All tumors showed low-grade histopathologic features, being characterized by bland nuclei and rare or absent mitotic activity. They were broadly classified as diffuse astrocytoma (DA, n = 11) or angiocentric glioma (AG, n = 35), but AGs consistently demonstrated entrapment of CNS parenchyma, with areas that resembled a DA (Suppl. Figure 2), and subtle angiocentricity was found in 10/11 tumors classified as DA. In 6/11 DAs, tumor cells barely raised the cell density of infiltrated parenchyma, as described for isomorphic diffuse glioma [1]. Subpial condensation of tumor cells was frequent, but perineuronal satellitosis, vascular endothelial proliferation, and necrosis were not identified. All tumors showed a similar immunophenotype (Suppl. Figure 3); tumor cells expressed GFAP, showed variable reactivity for MAP2, and were immunonegative for SOX10. Infiltrating tumor cells in both DAs and AGs generally expressed OLIG2, while perivascular tumor cells were OLIG2-negative. A dot-like intracytoplasmic pattern of EMA expression was observed in all tumors.

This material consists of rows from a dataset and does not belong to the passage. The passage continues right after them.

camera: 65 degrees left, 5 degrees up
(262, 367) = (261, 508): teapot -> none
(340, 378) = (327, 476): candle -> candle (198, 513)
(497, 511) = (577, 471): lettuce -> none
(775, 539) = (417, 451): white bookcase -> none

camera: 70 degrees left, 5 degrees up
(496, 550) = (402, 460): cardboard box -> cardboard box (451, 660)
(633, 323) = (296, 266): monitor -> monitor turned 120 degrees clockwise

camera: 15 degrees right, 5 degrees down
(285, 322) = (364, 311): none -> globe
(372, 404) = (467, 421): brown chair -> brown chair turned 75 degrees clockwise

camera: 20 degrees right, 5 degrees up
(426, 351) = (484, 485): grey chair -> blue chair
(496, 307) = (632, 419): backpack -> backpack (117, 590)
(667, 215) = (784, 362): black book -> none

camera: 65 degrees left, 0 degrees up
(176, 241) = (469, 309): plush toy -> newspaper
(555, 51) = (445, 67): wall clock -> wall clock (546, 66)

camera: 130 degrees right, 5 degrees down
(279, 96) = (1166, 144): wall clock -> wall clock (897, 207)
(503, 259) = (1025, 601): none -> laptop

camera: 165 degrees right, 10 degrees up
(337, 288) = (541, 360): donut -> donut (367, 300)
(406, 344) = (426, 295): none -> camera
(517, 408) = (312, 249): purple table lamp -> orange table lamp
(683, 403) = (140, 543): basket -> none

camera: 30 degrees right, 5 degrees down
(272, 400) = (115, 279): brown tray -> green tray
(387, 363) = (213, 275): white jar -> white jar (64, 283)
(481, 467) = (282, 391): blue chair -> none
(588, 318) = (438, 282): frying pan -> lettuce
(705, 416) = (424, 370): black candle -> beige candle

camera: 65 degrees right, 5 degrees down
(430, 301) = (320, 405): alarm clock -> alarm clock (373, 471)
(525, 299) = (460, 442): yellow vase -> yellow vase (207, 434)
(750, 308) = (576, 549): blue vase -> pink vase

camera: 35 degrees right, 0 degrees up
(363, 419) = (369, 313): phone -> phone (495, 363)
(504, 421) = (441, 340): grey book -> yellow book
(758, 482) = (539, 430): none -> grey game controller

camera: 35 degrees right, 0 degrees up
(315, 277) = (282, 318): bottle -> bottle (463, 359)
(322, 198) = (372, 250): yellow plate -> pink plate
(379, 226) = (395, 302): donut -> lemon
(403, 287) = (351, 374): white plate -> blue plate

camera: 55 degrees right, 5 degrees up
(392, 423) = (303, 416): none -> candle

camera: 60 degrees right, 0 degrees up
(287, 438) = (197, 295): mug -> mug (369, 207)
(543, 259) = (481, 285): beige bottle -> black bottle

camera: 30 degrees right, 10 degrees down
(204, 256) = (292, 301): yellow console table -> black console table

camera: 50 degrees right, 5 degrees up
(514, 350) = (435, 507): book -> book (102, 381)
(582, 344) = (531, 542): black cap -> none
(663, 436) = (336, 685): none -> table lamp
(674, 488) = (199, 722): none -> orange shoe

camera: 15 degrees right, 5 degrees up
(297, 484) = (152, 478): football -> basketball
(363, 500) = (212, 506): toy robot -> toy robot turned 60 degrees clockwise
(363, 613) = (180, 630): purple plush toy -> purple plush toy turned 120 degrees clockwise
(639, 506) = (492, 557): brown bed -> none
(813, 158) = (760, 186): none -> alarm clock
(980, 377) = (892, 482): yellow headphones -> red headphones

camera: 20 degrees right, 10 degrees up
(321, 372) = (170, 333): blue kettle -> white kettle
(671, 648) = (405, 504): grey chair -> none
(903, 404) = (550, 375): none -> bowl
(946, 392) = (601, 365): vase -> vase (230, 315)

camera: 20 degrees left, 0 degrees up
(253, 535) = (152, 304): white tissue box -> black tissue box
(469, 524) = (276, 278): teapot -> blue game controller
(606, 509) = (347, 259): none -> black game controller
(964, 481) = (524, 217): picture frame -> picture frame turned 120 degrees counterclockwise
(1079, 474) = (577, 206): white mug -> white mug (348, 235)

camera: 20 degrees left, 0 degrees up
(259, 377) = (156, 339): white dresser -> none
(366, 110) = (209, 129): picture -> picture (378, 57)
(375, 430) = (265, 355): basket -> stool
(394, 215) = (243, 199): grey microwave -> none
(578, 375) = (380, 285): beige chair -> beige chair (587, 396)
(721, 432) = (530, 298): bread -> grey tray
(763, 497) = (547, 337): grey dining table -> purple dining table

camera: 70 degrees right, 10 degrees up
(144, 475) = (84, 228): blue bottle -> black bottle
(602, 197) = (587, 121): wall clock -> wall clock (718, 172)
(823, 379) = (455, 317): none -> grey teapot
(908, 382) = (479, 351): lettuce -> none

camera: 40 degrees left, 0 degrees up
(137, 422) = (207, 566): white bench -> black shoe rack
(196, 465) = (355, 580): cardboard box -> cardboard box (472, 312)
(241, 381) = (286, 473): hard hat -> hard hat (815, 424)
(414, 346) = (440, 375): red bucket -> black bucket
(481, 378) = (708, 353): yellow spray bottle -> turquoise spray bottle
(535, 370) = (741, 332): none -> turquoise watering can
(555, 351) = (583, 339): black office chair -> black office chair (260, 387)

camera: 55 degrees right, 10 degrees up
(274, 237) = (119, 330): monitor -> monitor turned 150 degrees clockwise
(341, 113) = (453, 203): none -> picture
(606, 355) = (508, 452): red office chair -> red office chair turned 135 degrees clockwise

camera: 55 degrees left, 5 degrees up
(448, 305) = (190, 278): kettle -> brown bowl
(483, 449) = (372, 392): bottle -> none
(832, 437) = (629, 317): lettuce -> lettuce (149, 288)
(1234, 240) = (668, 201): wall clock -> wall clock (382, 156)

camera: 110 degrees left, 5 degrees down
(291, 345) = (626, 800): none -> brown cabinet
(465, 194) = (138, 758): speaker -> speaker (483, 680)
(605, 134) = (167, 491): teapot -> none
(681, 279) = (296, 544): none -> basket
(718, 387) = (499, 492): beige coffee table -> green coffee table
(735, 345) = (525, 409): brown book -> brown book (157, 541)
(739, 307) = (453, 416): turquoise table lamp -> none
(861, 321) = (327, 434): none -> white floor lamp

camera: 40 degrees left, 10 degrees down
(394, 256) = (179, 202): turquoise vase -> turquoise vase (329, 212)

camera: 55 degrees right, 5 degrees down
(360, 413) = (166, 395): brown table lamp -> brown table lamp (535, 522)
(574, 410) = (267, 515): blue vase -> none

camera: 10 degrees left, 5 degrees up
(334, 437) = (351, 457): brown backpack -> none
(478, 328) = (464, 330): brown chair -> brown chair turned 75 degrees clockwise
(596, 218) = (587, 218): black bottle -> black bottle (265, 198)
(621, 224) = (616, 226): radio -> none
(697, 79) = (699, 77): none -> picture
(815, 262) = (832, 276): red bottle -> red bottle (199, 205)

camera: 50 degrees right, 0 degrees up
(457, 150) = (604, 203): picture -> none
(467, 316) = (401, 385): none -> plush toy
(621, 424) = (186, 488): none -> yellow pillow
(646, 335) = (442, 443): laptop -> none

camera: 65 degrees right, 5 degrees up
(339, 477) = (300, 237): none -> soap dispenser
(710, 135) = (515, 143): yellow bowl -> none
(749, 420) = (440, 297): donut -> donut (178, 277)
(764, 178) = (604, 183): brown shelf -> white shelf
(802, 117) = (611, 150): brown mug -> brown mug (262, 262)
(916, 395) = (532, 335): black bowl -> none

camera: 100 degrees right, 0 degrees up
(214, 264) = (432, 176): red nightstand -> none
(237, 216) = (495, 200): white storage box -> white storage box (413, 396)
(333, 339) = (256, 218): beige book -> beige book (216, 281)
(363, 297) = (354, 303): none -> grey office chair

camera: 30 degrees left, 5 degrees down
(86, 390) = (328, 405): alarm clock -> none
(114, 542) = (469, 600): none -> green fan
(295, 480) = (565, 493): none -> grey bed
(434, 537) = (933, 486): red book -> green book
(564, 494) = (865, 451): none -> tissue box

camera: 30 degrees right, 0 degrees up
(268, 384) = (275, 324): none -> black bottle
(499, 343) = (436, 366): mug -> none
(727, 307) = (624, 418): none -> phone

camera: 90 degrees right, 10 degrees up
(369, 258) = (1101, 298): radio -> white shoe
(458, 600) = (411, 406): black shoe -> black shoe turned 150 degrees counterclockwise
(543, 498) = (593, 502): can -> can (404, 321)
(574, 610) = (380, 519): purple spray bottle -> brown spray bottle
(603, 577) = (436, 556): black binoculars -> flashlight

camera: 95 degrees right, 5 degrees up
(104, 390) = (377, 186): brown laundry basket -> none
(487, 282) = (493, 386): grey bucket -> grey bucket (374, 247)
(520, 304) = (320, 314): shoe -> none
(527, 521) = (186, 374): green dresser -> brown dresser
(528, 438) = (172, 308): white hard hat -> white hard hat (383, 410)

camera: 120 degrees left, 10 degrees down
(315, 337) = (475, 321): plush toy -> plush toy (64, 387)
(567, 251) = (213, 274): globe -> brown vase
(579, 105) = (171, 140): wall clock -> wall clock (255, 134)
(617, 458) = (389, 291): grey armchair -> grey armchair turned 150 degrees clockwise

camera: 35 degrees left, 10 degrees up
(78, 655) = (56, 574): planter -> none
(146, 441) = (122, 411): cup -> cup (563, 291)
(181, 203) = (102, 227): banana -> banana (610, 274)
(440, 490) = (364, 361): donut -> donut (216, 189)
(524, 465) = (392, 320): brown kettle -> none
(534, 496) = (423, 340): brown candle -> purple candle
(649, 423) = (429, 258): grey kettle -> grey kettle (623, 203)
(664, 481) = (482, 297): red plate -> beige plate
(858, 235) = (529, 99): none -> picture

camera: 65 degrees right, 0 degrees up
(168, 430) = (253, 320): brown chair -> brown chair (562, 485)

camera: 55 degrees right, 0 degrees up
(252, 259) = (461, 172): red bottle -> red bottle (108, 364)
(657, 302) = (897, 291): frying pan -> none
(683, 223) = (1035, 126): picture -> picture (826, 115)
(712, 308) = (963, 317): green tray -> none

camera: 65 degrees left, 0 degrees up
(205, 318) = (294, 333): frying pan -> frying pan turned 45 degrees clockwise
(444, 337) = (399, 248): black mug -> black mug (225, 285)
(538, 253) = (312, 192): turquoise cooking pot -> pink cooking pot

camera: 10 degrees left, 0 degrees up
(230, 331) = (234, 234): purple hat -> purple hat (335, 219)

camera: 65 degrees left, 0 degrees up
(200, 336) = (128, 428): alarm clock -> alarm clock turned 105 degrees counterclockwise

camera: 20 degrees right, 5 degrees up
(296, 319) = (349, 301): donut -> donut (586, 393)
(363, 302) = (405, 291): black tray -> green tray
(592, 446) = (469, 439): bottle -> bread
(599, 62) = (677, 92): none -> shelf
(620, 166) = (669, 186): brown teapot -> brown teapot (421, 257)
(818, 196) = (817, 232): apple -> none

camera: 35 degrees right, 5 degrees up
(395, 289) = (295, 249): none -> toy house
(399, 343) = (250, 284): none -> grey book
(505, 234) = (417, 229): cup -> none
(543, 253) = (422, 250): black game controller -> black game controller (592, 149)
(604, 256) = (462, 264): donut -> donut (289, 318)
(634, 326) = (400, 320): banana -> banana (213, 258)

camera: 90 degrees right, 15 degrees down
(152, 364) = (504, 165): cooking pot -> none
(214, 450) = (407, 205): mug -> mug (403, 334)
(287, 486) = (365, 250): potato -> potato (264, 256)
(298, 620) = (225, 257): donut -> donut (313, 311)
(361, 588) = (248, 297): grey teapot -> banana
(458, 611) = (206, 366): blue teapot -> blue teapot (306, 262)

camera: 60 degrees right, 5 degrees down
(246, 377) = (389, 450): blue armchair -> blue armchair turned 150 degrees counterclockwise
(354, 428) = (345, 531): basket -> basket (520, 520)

Molecular alterations were interrogated by immunohistochemistry (n = 46), RNA sequencing (n = 29), interphase fluorescence in situ hybridization (n = 24), or PCR-based sequencing (n = 11). All tumors had alterations involving MYB (n = 44) or MYBL1 (n = 2). None had alterations in IDH1, IDH2, TP53, ATRX, or histone H3 genes. Two had a concomitant BRAF:p.V600E mutation (Suppl. Table). MYB and MYBL1 were fused with various gene partners (Fig. 1a). Two tumors with MYBL1 alterations were DAs. Molecular alterations did not show any clear association with clinical parameters.

Fig. 1
figure 1

a Proportions of AGs or DAs with specific MYB or MYBL1 gene fusion partners. b t-SNE analysis of genomic DNA methylome of MYB/MYBL1-altered diffuse gliomas. AGMYB-altered angiocentric glioma, Cb cerebellum, DAMYB-altered diffuse astrocytoma, DNET dysembryoplastic neuroepithelial tumor, G34RH3F3A G34R-mutant high-grade glioma, GG ganglioglioma, HYPO hypothalamus, IDH_A IDH-mutant astrocytoma, IDH_O IDH-mutant and 1p/19q-codeleted oligodendroglioma, K27M H3 K27M-mutant diffuse midline glioma, PA_CB cerebellar pilocytic astrocytoma, PA_Cx cortical pilocytic astrocytoma, PA_HT hypothalamic pilocytic astrocytoma, PXA pleomorphic xanthoastrocytoma, RGNT rosette-forming glioneuronal tumor, SEGA subependymal giant cell astrocytoma, WM cerebral white matter

Genomic DNA methylome profiling and t-distributed stochastic neighbor embedding (t-SNE) analysis were undertaken on 35 tumors, with 12 CNS tumor types and normal CNS tissues in a reference series (Fig. 1b). By t-SNE analysis, MYB/MYBL1-altered gliomas formed a single cluster, regardless of histopathologic diagnosis or anatomic location. This result, alongside overlapping clinical, neuro-imaging, and histopathologic characteristics, supports the proposal that MYB/MYBL1-altered gliomas represent a single disease entity with a range of clinical and pathologic characteristics.

In summation, we have provided clinicopathologic, genetic, and epigenetic data on 46 MYB/MYBL1-altered gliomas. The data demonstrate significant overlap on these parameters, with implications for tumor classification.